ゆっくり歩いていくと、小さな店構えの軒先には古びた赤提灯がかかり、同じく赤いのれんには、白文字で『居酒屋 げん』とある。すぐに入るのを躊躇し、しばらく店の前に佇んでいたが、さらに開いてきた記憶の扉に後を押されるように、私は店の引き戸に手をかけた。
こじんまりとしたつくりの店内には、大学生くらいの若いカップルがテーブル席に座っているだけで、他に客はいなかった。
カウンターの奥から「いらっしゃい」と声がかかった。割烹着姿の高齢女性が笑顔でこちらを見ている。その姿に、フィルムの靄が消えるように記憶の中の顔が蘇ってきた。あの時の女将に間違いない。

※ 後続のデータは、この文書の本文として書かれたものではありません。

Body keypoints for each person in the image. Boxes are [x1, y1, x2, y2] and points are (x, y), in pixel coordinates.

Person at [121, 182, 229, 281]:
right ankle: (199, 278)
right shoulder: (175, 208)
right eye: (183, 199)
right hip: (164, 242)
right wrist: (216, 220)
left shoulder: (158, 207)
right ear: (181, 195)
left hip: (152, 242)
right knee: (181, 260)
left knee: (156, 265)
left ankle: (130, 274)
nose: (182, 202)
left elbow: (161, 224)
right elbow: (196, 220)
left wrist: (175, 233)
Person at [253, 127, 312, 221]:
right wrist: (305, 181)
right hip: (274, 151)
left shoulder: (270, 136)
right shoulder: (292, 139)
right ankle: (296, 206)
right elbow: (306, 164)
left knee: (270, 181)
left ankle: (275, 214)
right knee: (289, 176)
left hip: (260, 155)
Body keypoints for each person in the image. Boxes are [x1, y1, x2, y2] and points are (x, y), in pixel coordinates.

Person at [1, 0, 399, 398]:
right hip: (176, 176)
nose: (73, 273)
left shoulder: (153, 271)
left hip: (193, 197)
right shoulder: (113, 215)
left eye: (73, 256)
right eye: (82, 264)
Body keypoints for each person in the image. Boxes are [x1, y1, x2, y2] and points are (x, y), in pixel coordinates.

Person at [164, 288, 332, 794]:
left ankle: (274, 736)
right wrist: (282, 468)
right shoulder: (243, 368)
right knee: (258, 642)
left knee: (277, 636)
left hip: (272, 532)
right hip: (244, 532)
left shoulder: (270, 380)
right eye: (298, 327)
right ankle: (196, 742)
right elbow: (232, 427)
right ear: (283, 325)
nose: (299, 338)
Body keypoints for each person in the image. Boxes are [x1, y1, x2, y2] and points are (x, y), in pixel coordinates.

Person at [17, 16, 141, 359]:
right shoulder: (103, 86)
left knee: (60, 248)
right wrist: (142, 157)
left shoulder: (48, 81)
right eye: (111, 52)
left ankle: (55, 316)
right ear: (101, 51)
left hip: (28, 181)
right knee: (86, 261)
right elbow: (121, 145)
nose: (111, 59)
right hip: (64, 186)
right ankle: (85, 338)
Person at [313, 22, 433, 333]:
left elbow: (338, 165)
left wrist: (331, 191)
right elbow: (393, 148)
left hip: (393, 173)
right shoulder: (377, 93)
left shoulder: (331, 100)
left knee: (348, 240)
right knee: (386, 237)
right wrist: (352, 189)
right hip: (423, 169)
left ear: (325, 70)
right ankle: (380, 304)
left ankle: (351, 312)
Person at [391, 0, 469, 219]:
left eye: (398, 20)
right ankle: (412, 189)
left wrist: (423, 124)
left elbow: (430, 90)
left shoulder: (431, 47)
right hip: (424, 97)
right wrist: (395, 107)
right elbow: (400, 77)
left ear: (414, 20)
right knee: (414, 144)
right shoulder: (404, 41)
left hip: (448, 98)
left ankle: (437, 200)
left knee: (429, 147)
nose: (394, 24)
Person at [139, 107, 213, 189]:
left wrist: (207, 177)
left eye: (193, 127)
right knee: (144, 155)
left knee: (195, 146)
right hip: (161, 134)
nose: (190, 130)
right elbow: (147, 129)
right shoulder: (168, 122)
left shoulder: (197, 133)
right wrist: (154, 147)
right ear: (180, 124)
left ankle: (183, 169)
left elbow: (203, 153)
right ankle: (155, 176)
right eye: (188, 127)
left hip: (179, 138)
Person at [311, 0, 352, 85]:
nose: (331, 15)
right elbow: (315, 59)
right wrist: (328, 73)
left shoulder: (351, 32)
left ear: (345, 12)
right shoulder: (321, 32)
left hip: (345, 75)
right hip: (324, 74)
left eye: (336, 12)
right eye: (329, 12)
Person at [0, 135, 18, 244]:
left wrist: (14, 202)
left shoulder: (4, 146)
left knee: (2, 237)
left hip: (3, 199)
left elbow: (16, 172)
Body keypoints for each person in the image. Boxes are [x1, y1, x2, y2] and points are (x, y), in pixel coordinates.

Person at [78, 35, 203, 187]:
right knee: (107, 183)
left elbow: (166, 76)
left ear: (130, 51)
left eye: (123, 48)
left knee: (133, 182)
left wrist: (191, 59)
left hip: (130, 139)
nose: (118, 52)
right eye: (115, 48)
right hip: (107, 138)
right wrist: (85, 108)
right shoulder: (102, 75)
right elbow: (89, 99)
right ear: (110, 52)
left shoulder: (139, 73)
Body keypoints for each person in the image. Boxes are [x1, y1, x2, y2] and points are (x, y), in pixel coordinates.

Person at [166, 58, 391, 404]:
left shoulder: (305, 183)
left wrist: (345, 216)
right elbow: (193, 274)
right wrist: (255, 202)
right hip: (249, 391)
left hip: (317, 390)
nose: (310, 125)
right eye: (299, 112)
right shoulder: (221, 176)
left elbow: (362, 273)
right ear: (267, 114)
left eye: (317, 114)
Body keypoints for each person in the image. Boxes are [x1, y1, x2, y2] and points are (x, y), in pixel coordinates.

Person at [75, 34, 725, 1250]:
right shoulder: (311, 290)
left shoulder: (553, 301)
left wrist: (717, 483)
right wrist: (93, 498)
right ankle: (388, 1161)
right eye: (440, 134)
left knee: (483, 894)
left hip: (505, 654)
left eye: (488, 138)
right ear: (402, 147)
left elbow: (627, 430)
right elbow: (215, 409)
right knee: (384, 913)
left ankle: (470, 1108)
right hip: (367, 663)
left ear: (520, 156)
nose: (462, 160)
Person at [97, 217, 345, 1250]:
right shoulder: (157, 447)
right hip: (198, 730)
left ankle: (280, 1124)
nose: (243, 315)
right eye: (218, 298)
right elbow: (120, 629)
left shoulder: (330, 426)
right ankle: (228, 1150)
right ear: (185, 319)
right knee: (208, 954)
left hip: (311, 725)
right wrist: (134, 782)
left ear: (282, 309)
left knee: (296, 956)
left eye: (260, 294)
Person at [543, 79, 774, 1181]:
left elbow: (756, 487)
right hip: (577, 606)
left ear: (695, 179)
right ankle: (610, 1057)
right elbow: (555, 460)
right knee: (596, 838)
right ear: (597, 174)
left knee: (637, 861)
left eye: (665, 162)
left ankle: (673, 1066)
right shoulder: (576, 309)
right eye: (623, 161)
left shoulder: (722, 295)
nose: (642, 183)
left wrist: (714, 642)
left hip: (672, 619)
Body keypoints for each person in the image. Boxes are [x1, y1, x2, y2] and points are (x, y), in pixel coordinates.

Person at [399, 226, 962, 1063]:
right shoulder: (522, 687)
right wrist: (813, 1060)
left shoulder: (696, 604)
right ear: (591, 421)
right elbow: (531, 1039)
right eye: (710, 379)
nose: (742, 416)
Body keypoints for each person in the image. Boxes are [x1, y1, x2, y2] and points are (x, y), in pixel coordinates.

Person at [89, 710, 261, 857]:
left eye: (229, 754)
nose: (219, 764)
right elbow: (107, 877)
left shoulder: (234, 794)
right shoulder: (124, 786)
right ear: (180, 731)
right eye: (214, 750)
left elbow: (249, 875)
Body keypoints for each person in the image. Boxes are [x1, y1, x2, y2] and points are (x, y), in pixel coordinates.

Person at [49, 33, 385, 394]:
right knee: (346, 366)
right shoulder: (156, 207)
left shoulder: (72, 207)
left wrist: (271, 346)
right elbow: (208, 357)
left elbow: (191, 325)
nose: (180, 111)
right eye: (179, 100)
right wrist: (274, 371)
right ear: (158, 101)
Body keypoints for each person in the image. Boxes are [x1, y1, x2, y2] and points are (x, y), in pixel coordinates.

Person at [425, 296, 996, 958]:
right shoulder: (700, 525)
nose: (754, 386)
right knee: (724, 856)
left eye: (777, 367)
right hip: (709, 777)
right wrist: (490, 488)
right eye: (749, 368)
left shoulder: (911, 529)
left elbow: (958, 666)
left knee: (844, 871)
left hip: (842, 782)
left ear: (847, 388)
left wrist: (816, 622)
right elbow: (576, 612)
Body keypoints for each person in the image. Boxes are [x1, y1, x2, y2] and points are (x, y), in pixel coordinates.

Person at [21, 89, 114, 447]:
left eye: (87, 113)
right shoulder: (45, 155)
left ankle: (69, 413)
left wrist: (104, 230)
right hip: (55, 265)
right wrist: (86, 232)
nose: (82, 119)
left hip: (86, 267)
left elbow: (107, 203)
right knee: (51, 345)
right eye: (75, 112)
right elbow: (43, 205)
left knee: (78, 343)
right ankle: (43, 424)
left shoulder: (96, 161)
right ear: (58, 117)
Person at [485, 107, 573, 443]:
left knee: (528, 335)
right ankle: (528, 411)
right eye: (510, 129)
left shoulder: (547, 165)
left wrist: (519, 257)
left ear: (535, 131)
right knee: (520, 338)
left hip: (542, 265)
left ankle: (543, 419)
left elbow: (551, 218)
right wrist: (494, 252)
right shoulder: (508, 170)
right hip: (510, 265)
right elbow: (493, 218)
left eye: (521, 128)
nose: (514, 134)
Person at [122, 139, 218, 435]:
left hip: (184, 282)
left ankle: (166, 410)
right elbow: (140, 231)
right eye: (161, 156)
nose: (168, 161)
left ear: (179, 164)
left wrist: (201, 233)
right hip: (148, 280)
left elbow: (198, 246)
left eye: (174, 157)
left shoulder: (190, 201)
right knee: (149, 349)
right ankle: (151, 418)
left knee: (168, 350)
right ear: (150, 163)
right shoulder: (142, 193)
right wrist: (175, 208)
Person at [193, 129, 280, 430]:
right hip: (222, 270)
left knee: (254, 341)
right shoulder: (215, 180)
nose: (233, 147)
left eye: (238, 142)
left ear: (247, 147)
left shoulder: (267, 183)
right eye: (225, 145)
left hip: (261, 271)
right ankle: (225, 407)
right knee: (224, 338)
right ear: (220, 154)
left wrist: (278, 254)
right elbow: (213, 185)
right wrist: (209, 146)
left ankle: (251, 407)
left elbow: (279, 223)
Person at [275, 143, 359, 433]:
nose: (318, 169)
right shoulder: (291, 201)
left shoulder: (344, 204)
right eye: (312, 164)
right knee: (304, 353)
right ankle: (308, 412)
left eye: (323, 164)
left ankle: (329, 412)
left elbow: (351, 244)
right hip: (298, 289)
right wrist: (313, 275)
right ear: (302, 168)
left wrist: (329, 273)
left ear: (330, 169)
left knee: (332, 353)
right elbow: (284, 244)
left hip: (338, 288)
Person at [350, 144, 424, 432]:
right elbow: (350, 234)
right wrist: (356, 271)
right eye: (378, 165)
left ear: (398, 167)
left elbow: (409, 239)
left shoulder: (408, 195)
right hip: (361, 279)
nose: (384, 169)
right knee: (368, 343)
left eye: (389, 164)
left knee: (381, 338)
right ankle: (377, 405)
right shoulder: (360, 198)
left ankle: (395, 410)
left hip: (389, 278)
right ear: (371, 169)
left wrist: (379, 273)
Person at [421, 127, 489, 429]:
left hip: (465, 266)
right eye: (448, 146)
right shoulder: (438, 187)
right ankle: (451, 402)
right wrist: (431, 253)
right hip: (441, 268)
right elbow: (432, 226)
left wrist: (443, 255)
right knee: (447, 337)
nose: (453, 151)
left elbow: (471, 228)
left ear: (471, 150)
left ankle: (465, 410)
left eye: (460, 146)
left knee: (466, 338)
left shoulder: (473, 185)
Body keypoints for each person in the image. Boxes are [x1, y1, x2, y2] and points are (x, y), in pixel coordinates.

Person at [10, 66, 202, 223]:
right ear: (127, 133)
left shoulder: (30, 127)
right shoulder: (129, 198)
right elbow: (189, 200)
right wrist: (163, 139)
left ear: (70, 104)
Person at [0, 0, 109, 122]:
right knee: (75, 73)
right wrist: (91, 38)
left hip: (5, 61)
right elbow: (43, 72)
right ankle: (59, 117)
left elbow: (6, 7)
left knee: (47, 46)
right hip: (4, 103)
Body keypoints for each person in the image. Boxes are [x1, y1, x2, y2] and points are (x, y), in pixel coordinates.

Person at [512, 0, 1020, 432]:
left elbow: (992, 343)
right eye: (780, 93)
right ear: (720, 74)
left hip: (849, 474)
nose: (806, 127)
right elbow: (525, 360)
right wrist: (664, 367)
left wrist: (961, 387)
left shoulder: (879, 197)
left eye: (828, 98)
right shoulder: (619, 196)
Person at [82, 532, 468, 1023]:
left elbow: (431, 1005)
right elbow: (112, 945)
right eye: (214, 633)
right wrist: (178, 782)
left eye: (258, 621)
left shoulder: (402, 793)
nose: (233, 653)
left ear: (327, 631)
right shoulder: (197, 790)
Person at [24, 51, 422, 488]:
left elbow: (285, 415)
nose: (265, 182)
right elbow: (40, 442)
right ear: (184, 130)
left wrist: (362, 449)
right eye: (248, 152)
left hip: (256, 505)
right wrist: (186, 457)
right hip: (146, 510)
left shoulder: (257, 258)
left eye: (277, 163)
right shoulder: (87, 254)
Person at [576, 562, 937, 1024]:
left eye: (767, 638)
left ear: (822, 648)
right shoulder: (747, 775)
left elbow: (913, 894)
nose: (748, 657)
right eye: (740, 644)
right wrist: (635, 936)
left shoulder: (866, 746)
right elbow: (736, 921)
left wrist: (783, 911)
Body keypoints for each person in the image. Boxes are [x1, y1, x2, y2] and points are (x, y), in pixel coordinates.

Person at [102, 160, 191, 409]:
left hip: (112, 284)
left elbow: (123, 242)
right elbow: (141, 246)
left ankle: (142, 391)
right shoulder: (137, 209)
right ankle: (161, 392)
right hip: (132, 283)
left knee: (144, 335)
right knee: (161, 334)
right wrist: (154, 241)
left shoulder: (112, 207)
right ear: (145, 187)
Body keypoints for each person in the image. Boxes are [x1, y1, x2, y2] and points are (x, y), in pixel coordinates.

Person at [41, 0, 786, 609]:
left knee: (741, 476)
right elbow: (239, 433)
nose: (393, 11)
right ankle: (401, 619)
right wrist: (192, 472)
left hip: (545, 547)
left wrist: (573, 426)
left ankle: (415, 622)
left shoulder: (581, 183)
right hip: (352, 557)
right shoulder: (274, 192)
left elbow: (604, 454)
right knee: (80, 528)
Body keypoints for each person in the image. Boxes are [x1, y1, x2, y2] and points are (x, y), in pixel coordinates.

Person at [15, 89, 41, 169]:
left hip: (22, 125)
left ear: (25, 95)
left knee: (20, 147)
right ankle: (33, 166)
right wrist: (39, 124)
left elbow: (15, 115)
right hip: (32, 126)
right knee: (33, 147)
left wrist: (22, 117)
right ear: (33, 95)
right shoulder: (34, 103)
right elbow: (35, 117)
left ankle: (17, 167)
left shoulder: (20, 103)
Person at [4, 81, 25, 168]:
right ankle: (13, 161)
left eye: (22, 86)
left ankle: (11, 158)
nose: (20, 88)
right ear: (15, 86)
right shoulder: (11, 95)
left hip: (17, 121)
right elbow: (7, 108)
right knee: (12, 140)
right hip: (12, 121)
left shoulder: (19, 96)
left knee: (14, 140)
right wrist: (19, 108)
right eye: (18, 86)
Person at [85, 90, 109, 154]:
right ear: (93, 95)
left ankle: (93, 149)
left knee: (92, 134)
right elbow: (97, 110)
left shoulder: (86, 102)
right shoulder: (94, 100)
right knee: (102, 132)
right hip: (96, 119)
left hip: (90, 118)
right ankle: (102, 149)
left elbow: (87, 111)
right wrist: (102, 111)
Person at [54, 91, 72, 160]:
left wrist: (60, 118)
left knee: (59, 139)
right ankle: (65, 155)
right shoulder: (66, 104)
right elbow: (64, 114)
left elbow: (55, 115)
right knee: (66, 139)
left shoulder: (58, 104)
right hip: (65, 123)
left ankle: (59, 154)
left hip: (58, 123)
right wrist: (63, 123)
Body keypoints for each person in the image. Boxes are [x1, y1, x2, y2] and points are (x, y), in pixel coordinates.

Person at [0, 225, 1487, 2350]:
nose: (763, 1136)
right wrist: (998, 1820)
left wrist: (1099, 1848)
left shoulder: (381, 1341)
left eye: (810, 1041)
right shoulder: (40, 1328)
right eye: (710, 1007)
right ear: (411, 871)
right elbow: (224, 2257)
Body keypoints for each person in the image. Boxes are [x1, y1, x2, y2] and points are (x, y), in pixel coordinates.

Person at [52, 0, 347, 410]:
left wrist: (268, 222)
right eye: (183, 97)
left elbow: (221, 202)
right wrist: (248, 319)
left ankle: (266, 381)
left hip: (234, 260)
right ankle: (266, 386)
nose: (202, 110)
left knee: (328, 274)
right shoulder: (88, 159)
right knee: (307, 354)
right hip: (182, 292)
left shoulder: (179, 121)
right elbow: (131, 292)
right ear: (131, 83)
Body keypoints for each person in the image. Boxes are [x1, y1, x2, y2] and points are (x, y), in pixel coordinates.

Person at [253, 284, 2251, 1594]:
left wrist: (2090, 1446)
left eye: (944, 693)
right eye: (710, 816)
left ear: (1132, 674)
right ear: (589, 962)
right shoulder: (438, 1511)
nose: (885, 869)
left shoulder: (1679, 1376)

カウンターの端に腰を下ろし、カバンとケースを下に置いた。店を見渡すと、程よいあたたかみを感じる照明に照らされた壁一面には、メニューが書かれた紙が貼られ、本日のおすすめとして大きく「アナゴ天」とあった。
「どうしましょう」と女将が、カウンター越しにおしぼりを差し出してきた。私は受け取り、「あの……」と言って、思いとどまった。
「アナゴ天と……ホッピーを」
「はい、アナゴ天とホッピーね」と女将は繰り返した。
と、背後からカップルの話し声が聞こえてくる。
「……ホッピーって、聞いたことある」
「知ってるけど、俺も飲んだことないわ」
「頼んでみる?」
「ええよ」
すぐに関西弁とわかるイントネーションのやり取りの後、彼氏はカウンターに向かって「すみません、ホッピー2つ」と声をかけた。